Director Kamaleshwar Mukherjee mentioned Chander Pahar as his "Dream Project". The film has reportedly incorporated CGI and visual effects at par with Hollywood and Bollywood standards. Dev plays the role of the main protagonist, Shankar. Most of the other cast members are from South Africa. According to the crew members, it took a considerable time to decide who would play the role of Diego Alvarez, and South African actor Gérard Rudolf was selected. The first theatrical trailer of the film was released by Shree Venkatesh Films, at the Kolkata Nicco Park on 14 November 2013.

Shooting locations include Kruger National Park, the mountains of Drakensberg, and the deserts of Kalahari.

- A sequel film Amazon Obhijaan also directed by Kamaleshwar Mukherjee and starring Dev, was released in 2017. The film is based on the characters of Chander Pahar created by Bibhutibhushan Bandyopadhyay.

§ ASSIGNMENT
Extend the passage on the making of the film Chander Pahar beyond its final sentence.

§ DATA SECTION

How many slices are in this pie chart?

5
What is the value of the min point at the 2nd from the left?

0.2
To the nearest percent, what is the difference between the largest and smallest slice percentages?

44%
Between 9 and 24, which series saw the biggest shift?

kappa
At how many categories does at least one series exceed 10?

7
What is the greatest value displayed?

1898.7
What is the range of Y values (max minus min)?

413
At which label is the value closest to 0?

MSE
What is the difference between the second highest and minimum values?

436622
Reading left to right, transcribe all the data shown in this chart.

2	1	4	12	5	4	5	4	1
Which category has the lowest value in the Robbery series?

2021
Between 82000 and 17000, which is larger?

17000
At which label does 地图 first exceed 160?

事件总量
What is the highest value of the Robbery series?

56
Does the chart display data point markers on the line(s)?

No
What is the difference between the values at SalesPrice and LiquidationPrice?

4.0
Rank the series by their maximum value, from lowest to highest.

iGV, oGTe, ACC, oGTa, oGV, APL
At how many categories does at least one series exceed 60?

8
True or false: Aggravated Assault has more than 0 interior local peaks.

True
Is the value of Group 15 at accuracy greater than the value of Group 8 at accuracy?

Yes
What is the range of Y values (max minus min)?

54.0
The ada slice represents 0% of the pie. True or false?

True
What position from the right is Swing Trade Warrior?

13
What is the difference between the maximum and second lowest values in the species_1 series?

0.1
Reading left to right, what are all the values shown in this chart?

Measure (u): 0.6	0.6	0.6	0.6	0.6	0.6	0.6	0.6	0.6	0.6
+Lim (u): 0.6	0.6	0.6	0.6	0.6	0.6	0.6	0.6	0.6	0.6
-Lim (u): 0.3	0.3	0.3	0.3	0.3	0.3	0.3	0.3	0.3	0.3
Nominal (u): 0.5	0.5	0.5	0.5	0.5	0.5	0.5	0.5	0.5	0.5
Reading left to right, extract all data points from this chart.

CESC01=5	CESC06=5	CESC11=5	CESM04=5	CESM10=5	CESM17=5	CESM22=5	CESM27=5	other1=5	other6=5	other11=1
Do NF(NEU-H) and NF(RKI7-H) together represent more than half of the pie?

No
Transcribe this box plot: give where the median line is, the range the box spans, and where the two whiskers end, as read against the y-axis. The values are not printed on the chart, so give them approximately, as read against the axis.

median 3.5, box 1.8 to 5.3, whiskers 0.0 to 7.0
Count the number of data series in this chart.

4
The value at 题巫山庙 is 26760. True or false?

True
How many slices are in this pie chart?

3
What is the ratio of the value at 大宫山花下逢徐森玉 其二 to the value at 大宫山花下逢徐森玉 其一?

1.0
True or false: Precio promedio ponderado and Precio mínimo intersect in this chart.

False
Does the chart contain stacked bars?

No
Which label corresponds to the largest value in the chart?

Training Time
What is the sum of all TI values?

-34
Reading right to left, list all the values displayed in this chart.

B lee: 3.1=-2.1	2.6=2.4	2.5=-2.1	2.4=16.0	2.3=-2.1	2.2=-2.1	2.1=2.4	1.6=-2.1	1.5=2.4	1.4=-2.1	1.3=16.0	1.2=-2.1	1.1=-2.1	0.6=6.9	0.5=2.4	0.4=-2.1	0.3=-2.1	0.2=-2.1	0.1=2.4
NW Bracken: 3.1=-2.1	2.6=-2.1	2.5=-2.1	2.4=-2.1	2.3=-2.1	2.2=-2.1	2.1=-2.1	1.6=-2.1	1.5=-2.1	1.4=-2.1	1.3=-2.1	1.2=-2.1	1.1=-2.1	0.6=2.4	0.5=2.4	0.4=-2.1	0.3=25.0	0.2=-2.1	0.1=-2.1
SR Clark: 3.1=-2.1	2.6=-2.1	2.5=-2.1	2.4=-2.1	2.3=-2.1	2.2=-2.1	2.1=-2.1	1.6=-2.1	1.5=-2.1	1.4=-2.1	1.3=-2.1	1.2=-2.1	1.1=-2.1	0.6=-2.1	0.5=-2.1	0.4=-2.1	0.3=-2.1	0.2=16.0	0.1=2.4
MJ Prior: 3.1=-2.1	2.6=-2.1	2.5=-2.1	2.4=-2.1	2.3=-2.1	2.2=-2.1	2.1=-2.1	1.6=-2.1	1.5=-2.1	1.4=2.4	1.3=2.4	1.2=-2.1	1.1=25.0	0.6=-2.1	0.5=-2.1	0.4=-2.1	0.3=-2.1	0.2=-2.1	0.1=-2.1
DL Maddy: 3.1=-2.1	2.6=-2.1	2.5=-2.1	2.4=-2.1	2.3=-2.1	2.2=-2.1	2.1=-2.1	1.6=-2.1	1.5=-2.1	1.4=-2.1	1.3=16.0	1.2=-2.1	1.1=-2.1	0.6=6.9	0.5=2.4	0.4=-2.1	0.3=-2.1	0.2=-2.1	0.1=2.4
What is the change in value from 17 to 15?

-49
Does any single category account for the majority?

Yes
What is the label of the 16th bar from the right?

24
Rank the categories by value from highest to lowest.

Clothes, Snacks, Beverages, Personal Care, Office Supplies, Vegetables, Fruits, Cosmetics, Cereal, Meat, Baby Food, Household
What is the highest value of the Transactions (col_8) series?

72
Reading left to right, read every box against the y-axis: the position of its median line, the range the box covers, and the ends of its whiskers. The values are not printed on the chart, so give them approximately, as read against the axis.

§ EXERCISE OUTPUT
===Graphic novels===

- Moon Mountain is a 2014 Graphic novel adapted from Bibhutibhushan Bandyopadhyay's classic Chander Pahar. The graphic novel is published by Penguin Books India, has its script written by Saurav Mohapatra with illustrations by Sayan Mukherjee
- Another graphic novel named Amazon Obhijaan released as a promotional activity of the film of same name, written by film director Kamaleshwar Mukherjee.

==Legacy==
Inspired by Shankar's character in Chander Pahar Bengali adventurer Anindya Mukhopadhyay took an expedition to explore the "Chander Pahar" or "Mountain of the Moon" in Africa, which inspired Bibhutibhushan Bandyopadhyay to write the novel, and he finds the real "Mountain of the Moon" is Rwenzori Mountains. Anindya Mukhopadhyay travelled the mountain and have written a book called Abar Chander Pahar, where he explained about his journey to Rwenzori Mountains.

==Sequels by other writers==
- Writer Partha De has written two of the novels featuring Shankar as the protagonist. Name of those novels are - Chander Upatyaka and Rajhangsir Sarobar. In both novel another character Prasad Das Bandyopadhyay from the original novel also featured along with Shankar Roy Chowdhury. Later in 2017, two of the novels were published in a collection book named Chander Upatyaka by Prativas Prakashan.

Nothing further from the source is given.